文档摘录:
▼
让我们回到20 世纪30 年代的沃罗涅日,回到那条诗人所戏谑的“曼德尔施塔姆大街”一带。(“或者干脆说,这条排水沟”,见《沃罗涅日笔记本》第一册《这是一条什么街?》)

而这是曼德尔施塔姆自己的选择,在第一个被指定的流放地切尔登之后(在那里诗人只待了一个月便试图自杀)。为什么这样选择?是因为它靠近诗人所怀念的克里米亚半岛(俄国对地中海的入口)、靠近黑海——奥维德当年流放的黑海北岸?很可能。还在1914 年,曼德尔施塔姆就写有这样的诗:

而奥维德,怀着衰竭的爱,/带来了罗马和雪,/四轮牛车的嘶哑歌唱/升起在野蛮人的队列中。

这样的诗,不仅表现了诗人的“奥维德情结”,也令人惊异地预示了他自己在后来的命运。奥维德客死异乡,成了俄罗斯诗人的精神创伤。早在曼氏之前,普希金就写有《致奥维德》一诗:“奥维德,我住在这平静的海岸附近,/是在这儿,你将流放的祖先的神/带来安置,并且留下了自己的灰烬……”(穆旦译文)
▲
数据行:
▼
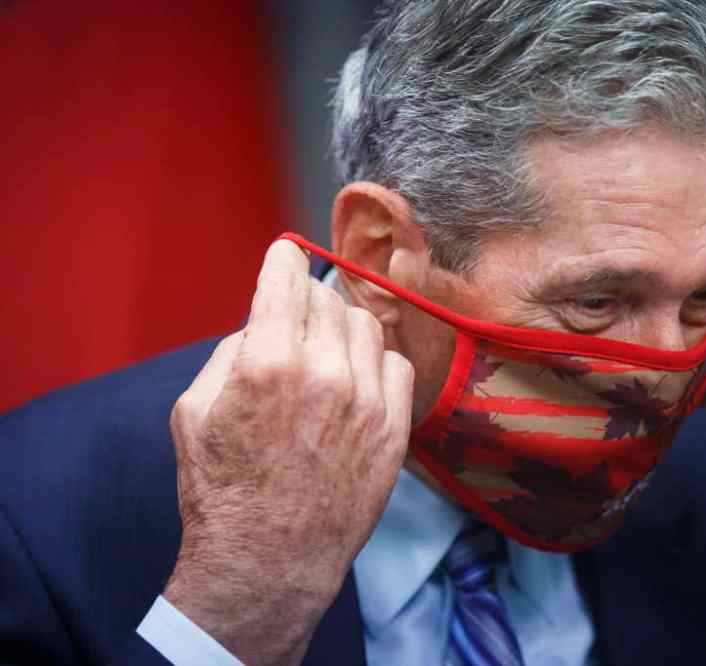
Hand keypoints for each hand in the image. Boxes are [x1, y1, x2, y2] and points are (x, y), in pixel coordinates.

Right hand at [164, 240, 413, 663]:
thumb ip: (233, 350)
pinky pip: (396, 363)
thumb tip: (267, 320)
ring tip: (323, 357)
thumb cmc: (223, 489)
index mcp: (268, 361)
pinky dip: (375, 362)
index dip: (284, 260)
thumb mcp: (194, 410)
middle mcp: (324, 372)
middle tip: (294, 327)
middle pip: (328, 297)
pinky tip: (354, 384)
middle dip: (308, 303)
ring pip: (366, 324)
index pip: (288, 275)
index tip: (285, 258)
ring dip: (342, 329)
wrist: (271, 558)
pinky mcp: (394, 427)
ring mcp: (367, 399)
▲
任务说明: 请修改文档摘录中从“而这是曼德尔施塔姆自己的选择”到“歌唱/升起在野蛮人的队列中。”（含首尾）的这段文字，把其中的“克里米亚半岛”改成“克里米亚”，然后写出改好的这段文字。 作答时只能依据文档摘录。

参考答案:
而这是曼德尔施塔姆自己的选择,在第一个被指定的流放地切尔登之后(在那里诗人只待了一个月便试图自杀)。为什么这样选择?是因为它靠近诗人所怀念的克里米亚(俄国对地中海的入口)、靠近黑海——奥维德当年流放的黑海北岸?很可能。还在1914 年,曼德尔施塔姆就写有这样的诗:

而奥维德,怀着衰竭的爱,/带来了罗马和雪,/四轮牛车的嘶哑歌唱/升起在野蛮人的队列中。